On November 12, the Royal Swedish Academy of Engineering Sciences (IVA) presents this year’s 100-list IVA’s featuring research projects believed to have the potential to be developed into innovations, to promote business development or to provide other benefits. The list includes three research projects from the Department of Electrical Engineering.
This year’s list focuses on innovation through interdisciplinary approaches and addresses topics such as society and welfare, infrastructure, deep tech, smart industry, circular economy, resource and energy efficiency, green and blue industries, as well as new business models.
From Chalmers, there were a total of 18 research projects this year. Read about all of them in the article: Chalmers research with potential for utilization!
Read more about the research projects from the Department of Electrical Engineering below.
SmartBrain - Batterier med dynamisk omkonfigurering
Researcher: Albert Skegro, Quan Ouyang, Changfu Zou, Torsten Wik
"In our project, we’re pioneering a new way to make batteries smarter, longer-lasting, and more efficient through Dynamically Reconfigurable Battery Systems (DRBS). DRBS addresses common battery issues like uneven cell wear, limited flexibility, and wasted energy.
Our system can change internal battery connections on the go, adjusting for each cell’s health and workload.

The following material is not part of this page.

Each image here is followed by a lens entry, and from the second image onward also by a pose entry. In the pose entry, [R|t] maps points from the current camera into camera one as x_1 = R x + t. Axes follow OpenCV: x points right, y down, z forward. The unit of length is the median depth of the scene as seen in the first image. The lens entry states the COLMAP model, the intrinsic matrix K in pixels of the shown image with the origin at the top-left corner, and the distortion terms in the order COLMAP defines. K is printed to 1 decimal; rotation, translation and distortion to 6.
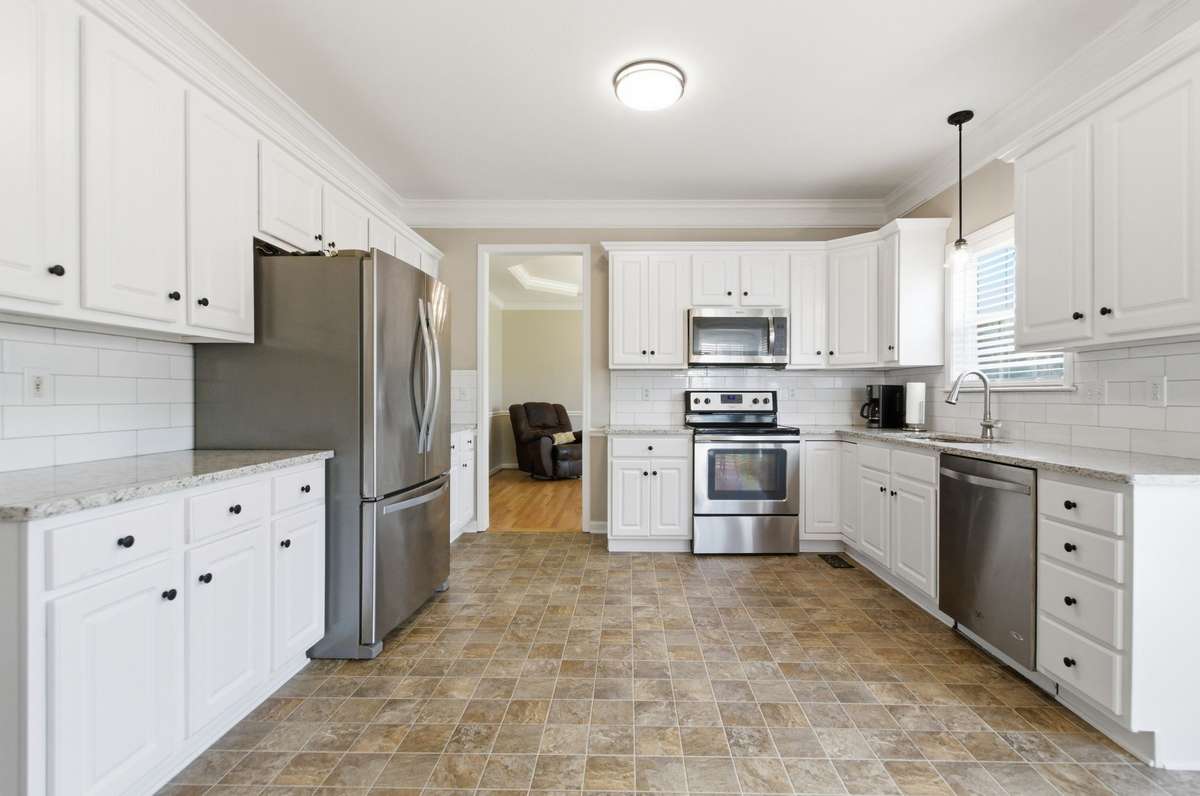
lens RADIAL K [[526.0, 0, 610.1], [0, 526.0, 404.0], [0, 0, 1]] dist [0.008786, -0.001503]
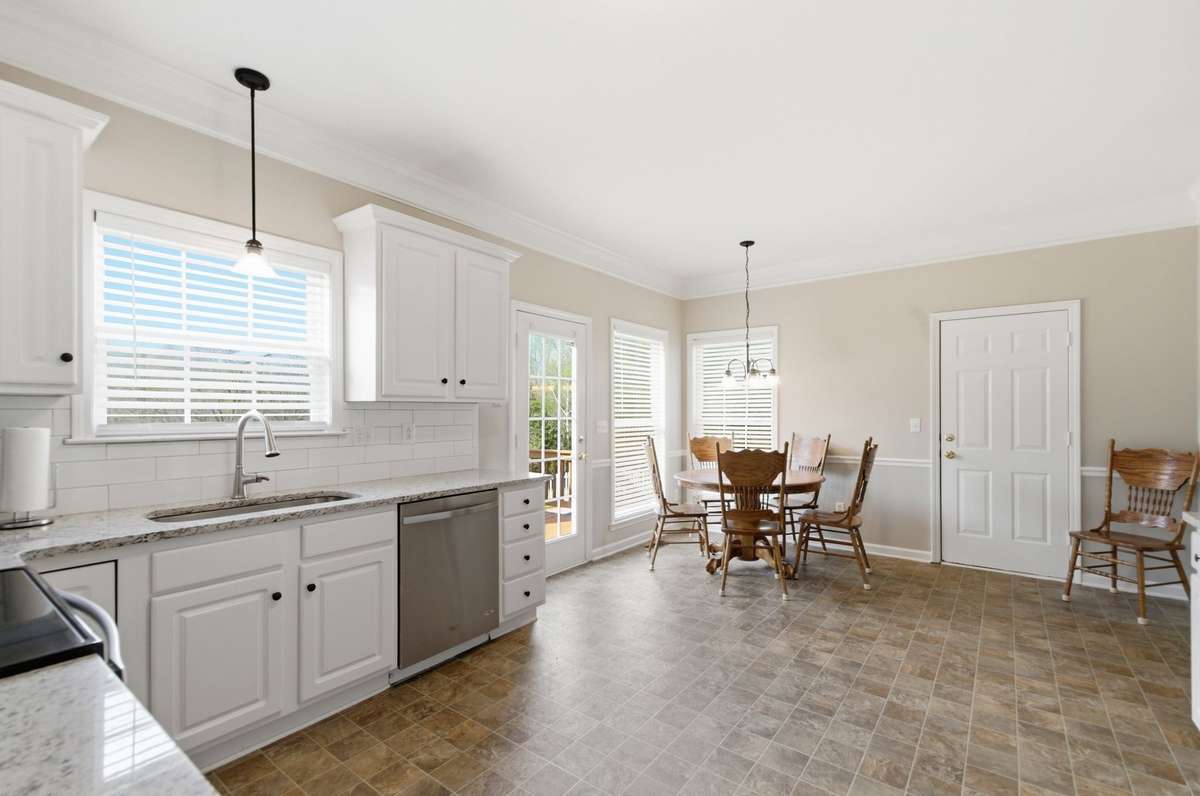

This adaptability means batteries last longer, perform better, and can be reused for renewable energy storage once they outlive their original use.
As electrification expands in transportation and renewables, DRBS supports the global need for sustainable energy storage by reducing waste, lowering environmental impact, and promoting a circular economy where fewer new batteries are needed, and existing ones are used longer and more efficiently.
We’ve developed advanced models and are building a prototype in our battery lab, moving DRBS closer to real-world applications."
AI and smart sensors for advanced battery management
Researcher: Changfu Zou, Yizhou Zhang, Xiaolei Bian, Torsten Wik
"As a key technology for electromobility and renewable energy storage, batteries remain costly and face risks of thermal runaway and premature degradation.
To tackle these critical challenges, this project develops advanced battery management algorithms by leveraging interdisciplinary knowledge, novel sensors, big data, and artificial intelligence. Validated on commercial batteries and vehicle fleet data, our algorithms accurately monitor critical battery states and predict their lifetime under diverse conditions.
Additionally, we have designed adaptive feedback control strategies for health-aware, faster charging and have demonstrated significant improvements on laboratory batteries. The plan is to translate and adapt these smart charging strategies to commercial batteries.
Our innovations hold high potential to make batteries safer, more affordable, and sustainable, thereby significantly accelerating the clean energy transition."
aktor-e: 1-Click Energy Optimization for Factories
Researcher: Constantin Cronrath, Sabino Roselli, Bente Bosman, Zackarias Gillberg, Mattias Hovgard
“aktor-e aims to equip manufacturing factories with a one-click energy optimization mode. In prior research, we have shown that intelligent control can run manufacturing machines up to 30% more energy-efficiently. Current developments allow us to evolve legacy machine controllers into intelligent and connected edge devices. aktor-e thus ventures into developing highly scalable and fault-tolerant software solutions that intelligently optimize energy-efficiency and hardware longevity while ensuring the best productivity of the factory—all at the click of a button.
While parts of our technology have been successfully validated in operational manufacturing systems, we are yet to demonstrate the scale-up needed to achieve commercial viability and environmental impact. We are thus looking to connect with industry partners, domain experts, and business leaders that can feed into turning aktor-e’s vision into an off-the-shelf product.”